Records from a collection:

______

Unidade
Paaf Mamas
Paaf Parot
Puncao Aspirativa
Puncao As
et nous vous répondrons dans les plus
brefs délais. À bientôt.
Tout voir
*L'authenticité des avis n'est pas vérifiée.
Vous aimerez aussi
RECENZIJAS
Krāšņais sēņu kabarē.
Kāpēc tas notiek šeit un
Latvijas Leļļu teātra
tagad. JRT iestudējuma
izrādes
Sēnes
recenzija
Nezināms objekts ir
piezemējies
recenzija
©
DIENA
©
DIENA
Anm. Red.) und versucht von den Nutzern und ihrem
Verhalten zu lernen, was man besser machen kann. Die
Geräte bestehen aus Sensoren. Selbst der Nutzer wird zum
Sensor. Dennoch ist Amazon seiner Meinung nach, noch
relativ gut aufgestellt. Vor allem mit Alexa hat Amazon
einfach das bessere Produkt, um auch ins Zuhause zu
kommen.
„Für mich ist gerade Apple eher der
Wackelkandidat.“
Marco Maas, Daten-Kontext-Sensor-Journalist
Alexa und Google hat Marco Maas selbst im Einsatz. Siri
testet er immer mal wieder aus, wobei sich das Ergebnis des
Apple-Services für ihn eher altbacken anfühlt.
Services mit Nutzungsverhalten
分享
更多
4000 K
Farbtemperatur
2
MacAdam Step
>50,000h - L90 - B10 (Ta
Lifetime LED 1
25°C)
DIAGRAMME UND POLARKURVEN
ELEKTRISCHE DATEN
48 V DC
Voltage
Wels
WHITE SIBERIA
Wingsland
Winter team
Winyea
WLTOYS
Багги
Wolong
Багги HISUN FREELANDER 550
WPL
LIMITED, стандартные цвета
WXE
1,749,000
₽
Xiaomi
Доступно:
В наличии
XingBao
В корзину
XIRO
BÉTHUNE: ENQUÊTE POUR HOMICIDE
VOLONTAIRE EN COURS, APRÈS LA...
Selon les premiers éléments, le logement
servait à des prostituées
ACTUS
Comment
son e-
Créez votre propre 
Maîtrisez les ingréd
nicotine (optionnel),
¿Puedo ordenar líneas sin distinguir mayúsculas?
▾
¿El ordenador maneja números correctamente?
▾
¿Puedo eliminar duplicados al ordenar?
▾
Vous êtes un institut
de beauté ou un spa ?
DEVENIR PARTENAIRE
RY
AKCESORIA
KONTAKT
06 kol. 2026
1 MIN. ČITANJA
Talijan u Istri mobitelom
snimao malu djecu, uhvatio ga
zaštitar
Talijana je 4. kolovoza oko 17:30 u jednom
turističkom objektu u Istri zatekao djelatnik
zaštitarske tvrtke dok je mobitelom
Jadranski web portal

______

### Problem to work on:
What you return must match the data above character for character.

### Written solution:
Unidade
Paaf Mamas
Paaf Parot
Puncao Aspirativa
Puncao As
et nous vous répondrons dans les plus
brefs délais. À bientôt.
Tout voir
*L'authenticité des avis n'est pas vérifiée.
Vous aimerez aussi
RECENZIJAS
Krāšņais sēņu kabarē.
Kāpēc tas notiek šeit un
Latvijas Leļļu teātra
tagad. JRT iestudējuma
izrādes
Sēnes
recenzija
Nezināms objekts ir
piezemējies
recenzija
©
DIENA
©
DIENA
Anm. Red.) und versucht von den Nutzern und ihrem
Verhalten zu lernen, was man besser machen kann. Die
Geräte bestehen aus Sensoren. Selbst der Nutzer wird zum
Sensor. Dennoch ist Amazon seiner Meinung nach, noch
relativ gut aufgestellt. Vor allem mit Alexa hat Amazon
einfach das bessere Produkt, um auch ins Zuhause zu
kommen.
„Für mich ist gerade Apple eher der
Wackelkandidat.“
Marco Maas, Daten-Kontext-Sensor-Journalist
Alexa und Google hat Marco Maas selbst im Einsatz. Siri
testet er immer mal wieder aus, wobei sich das Ergebnis des
Apple-Services für ihn eher altbacken anfühlt.
Services mit Nutzungsverhalten
分享
更多
4000 K
Farbtemperatur
2
MacAdam Step
>50,000h - L90 - B10 (Ta
Lifetime LED 1
25°C)
DIAGRAMME UND POLARKURVEN
ELEKTRISCHE DATEN
48 V DC
Voltage
Wels
WHITE SIBERIA
Wingsland
Winter team
Winyea
WLTOYS
Багги
Wolong
Багги HISUN FREELANDER 550
WPL
LIMITED, стандартные цвета
WXE
1,749,000
₽
Xiaomi
Доступно:
В наличии
XingBao
В корзину
XIRO
BÉTHUNE: ENQUÊTE POUR HOMICIDE
VOLONTAIRE EN COURS, APRÈS LA...
Selon les premiers éléments, le logement
servait à des prostituées
ACTUS
Comment
son e-
Créez votre propre 
Maîtrisez les ingréd
nicotine (optionnel),
¿Puedo ordenar líneas sin distinguir mayúsculas?
▾
¿El ordenador maneja números correctamente?
▾
¿Puedo eliminar duplicados al ordenar?
▾
Vous êtes un institut
de beauté ou un spa ?
DEVENIR PARTENAIRE
RY
AKCESORIA
KONTAKT
06 kol. 2026
1 MIN. ČITANJA
Talijan u Istri mobitelom
snimao malu djecu, uhvatio ga
zaštitar
Talijana je 4. kolovoza oko 17:30 u jednom
turističkom objektu u Istri zatekao djelatnik
zaštitarske tvrtke dok je mobitelom
Jadranski web portal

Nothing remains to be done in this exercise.